Specifications Table

Subject	Biology
Specific subject area	Biochemistry, omics analysis, protein detection
Type of data	Table, Text file
How data were acquired	Liquid chromatography-tandem mass spectrometric analysis was carried out using Q Exactive high-resolution massspectrometer (Thermo Fisher Scientific, USA) coupled with an Ultimate 3000 Nano-flow HPLC system (Thermo Fisher Scientific, USA)
Data format	Raw, filtered
Parameters for data collection	50 control samples blood serum from healthy volunteers and 49 samples from blood serum from patients with schizophrenia
Description of data collection	- Digestion of proteins.- LC-MS/MS analysis.- Data processing.
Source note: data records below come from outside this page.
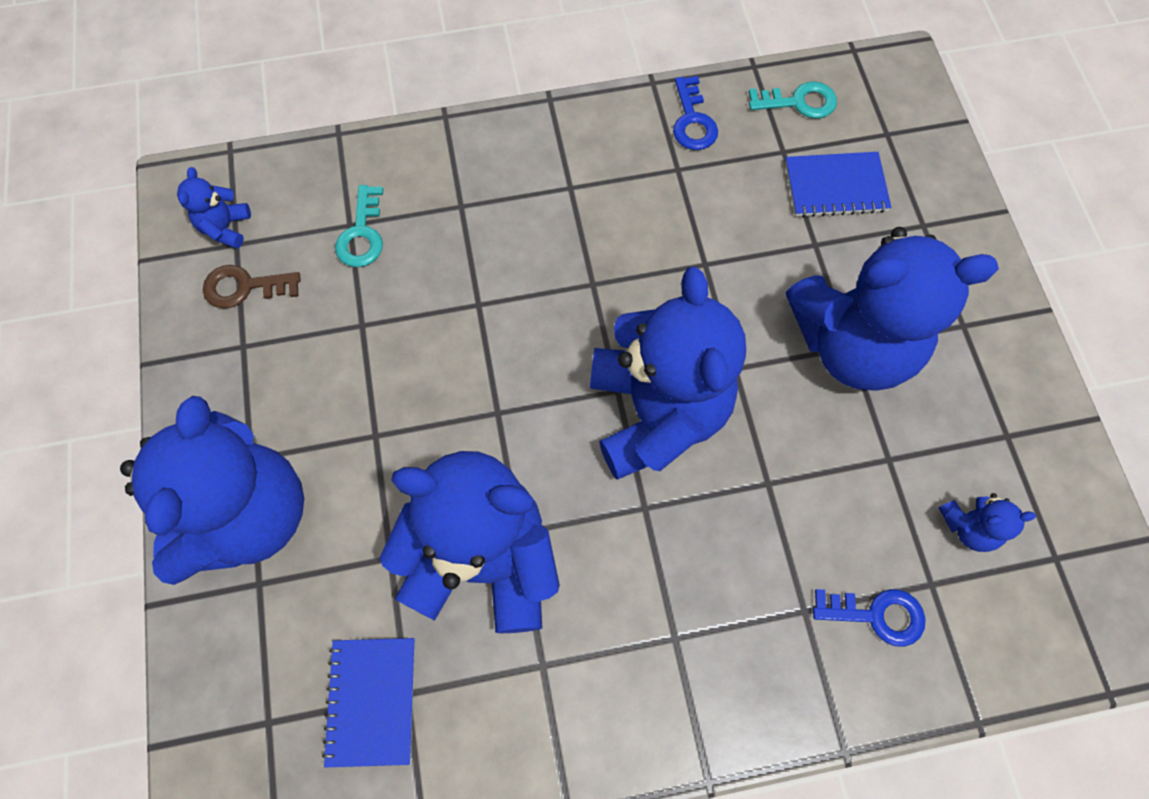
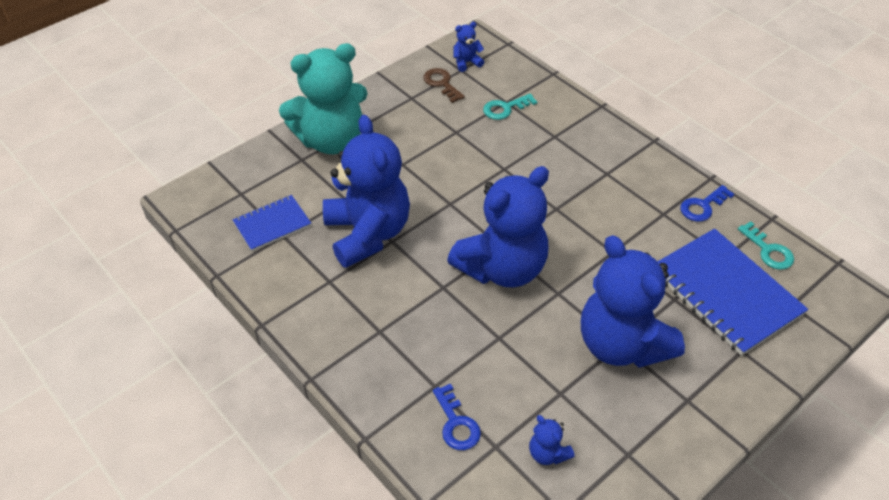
camera: 60 degrees right, 20 degrees down
(248, 515) = (331, 140): blue teddy bear -> turquoise teddy bear
(835, 187) = (725, 293): blue notebook -> blue notebook, size x1.82

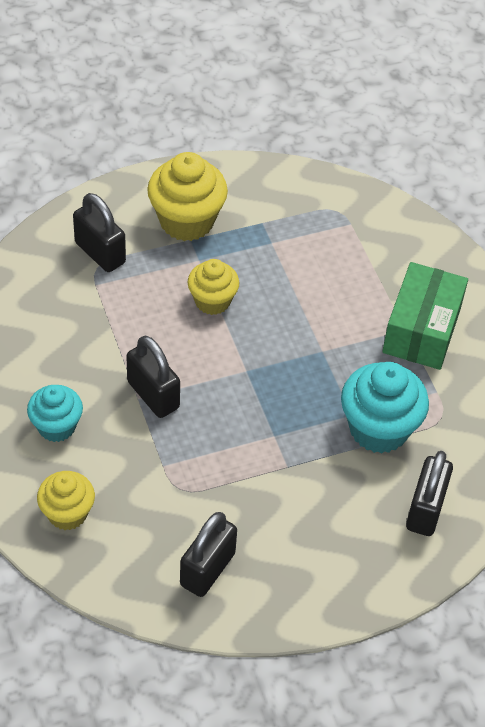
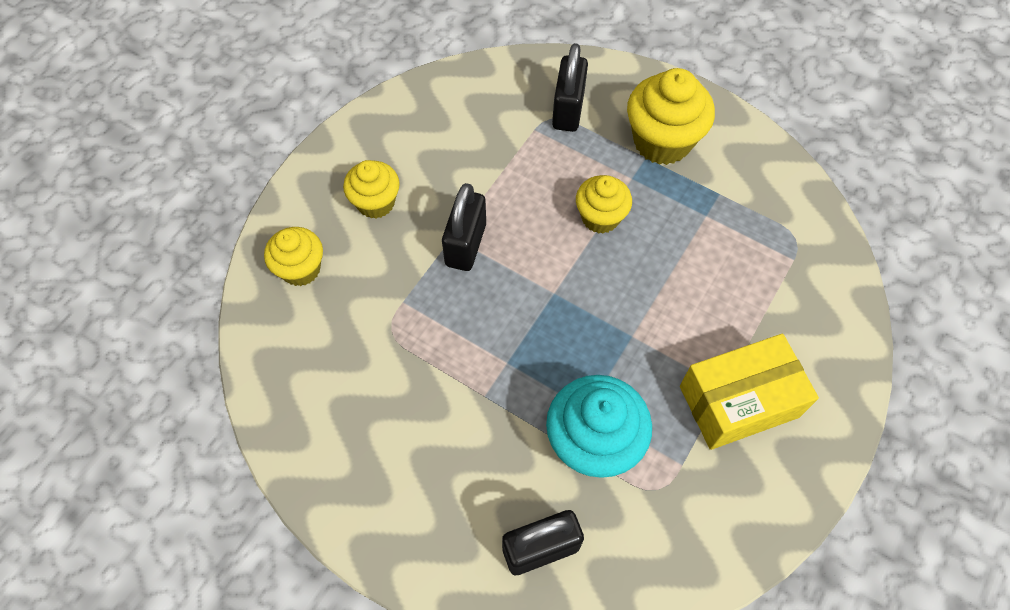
camera: 55 degrees right, 10 degrees up
(56, 426) = (376, 203): turquoise cupcake -> yellow cupcake
(207, 569) = (328, 408): black padlock -> none
(422, 330) = (739, 402): green box -> yellow box

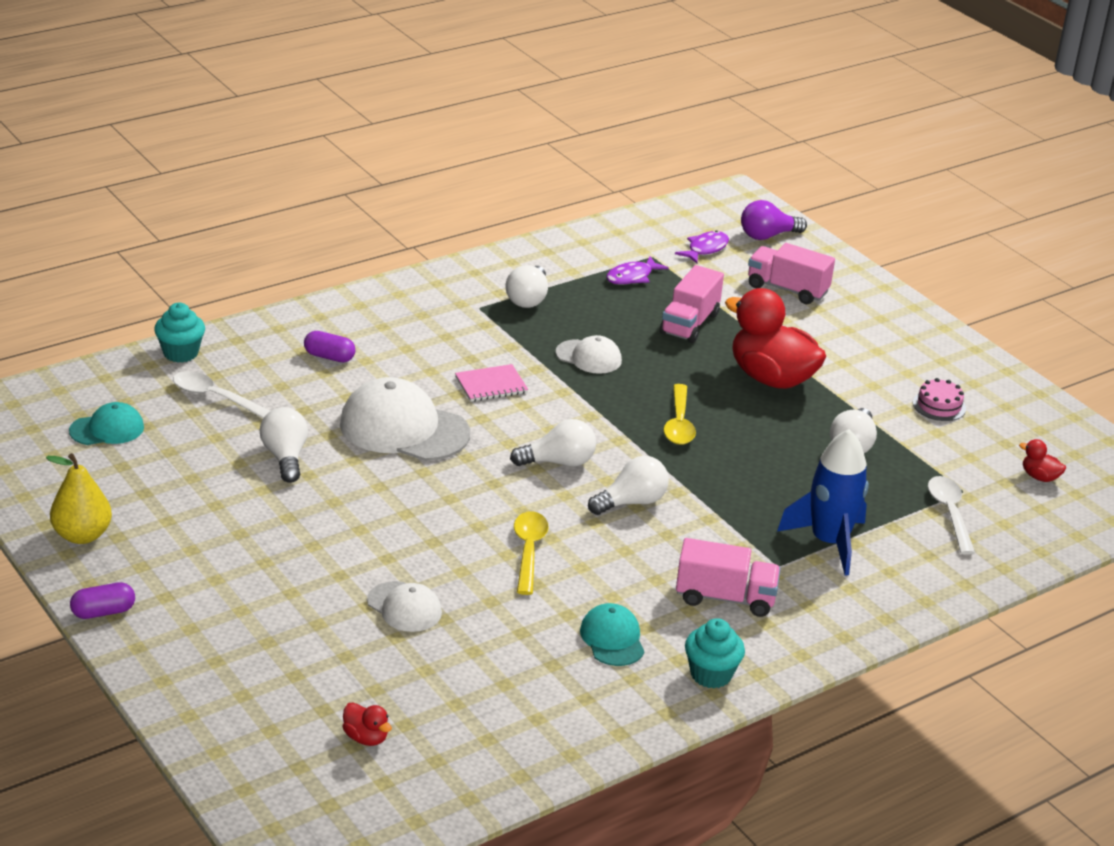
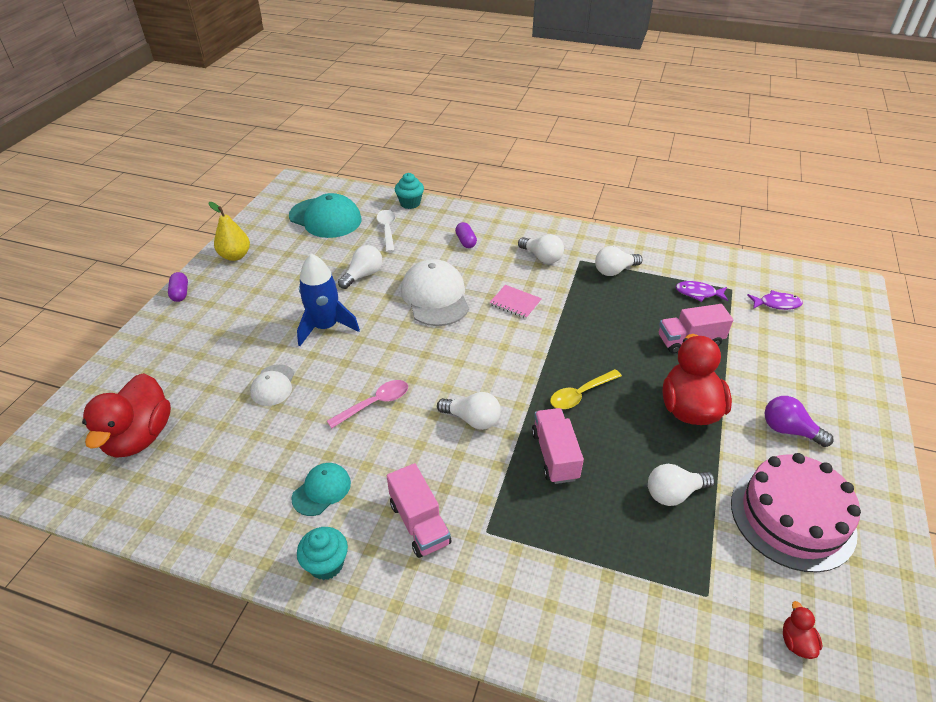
camera: 55 degrees right, 10 degrees up
(103, 612) = (180, 293): purple capsule -> purple capsule turned 45 degrees clockwise
(107, 429) = (325, 218): turquoise cap -> turquoise cap, size x1.85
(366, 738) = (139, 437): red duck -> red duck, size x2.44
(528, 551) = (375, 403): yellow spoon -> pink spoon
(558, 462) = (475, 367): white light bulb -> white light bulb (542, 257)
(589, 357) = (594, 321): white cap -> none
(767, 236) = (837, 320): purple light bulb -> purple light bulb (788, 430)
(787, 289) = (797, 360): pink truck -> pink truck (555, 455)
(829, 542) = (544, 546): blue rocket -> blue rocket (325, 327)
(939, 406) = (792, 516): pink cake -> pink cake, size x2.39
(949, 513) = (667, 603): white spoon -> none

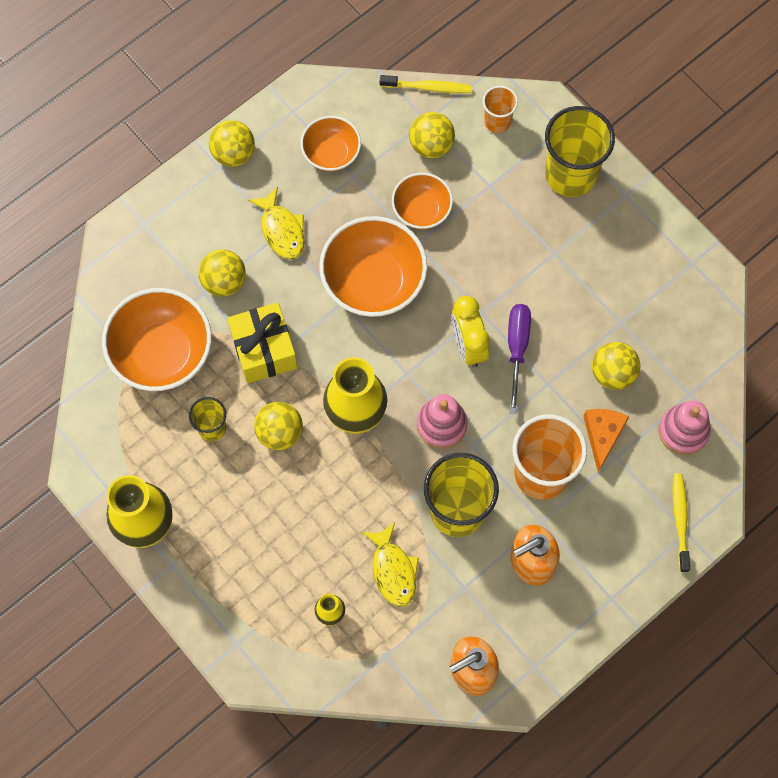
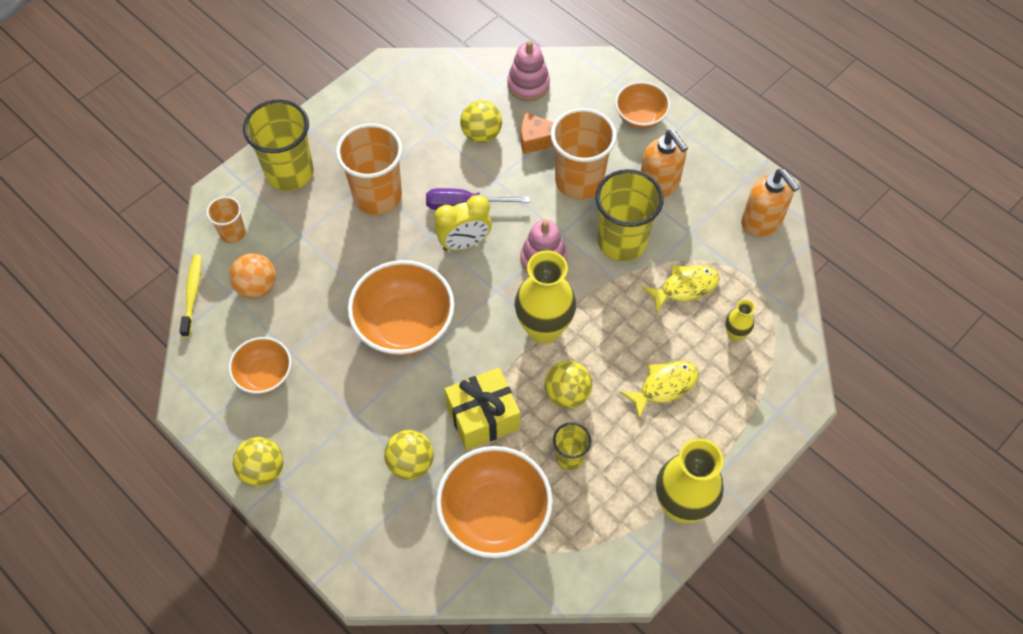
camera: 95 degrees left, 10 degrees down
(281, 230) = (351, 414): yellow fish -> yellow fish (664, 386)
(421, 210) = (327, 290): orange bowl -> orange bowl (640, 117)
(431, 145) = (257, 287): yellow ball -> orange ball
(534, 261) = (377, 196): none -> orange cup
(680, 520) = (605, 85): yellow toothbrush -> none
Data source location	Moscow, Russia
Data accessibility	Proteomic data have been deposited to the ProteomeXchange Consortium via the PRIDE partner repository with the dataset identifier PXD016297. https://www.ebi.ac.uk/pride/archive/projects/PXD016297

Value of the Data• Dataset represents proteomes of serum samples from patients with schizophrenia as well as from control healthy volunteers, which can be compared to reveal molecular pathways of pathology. • Blood plasma serves as an attractive source of candidate protein markers and specific pathologies for molecular profiling, as it contains molecular components secreted by cells in diseased tissues, as well as factors involved in the development of pathophysiological processes. • Protein profiling are perspective to reveal for clinical monitoring of drug therapy, for identification of affected signalling pathways may indicate the direction of research for the development of a systematic approach to the diagnosis and classification of schizophrenia disease. • Protein profiles are available in the form of “∗.raw” and “∗.mgf” data that can be further processed by researchers using their own bioinformatics algorithms and analysed together with their own data.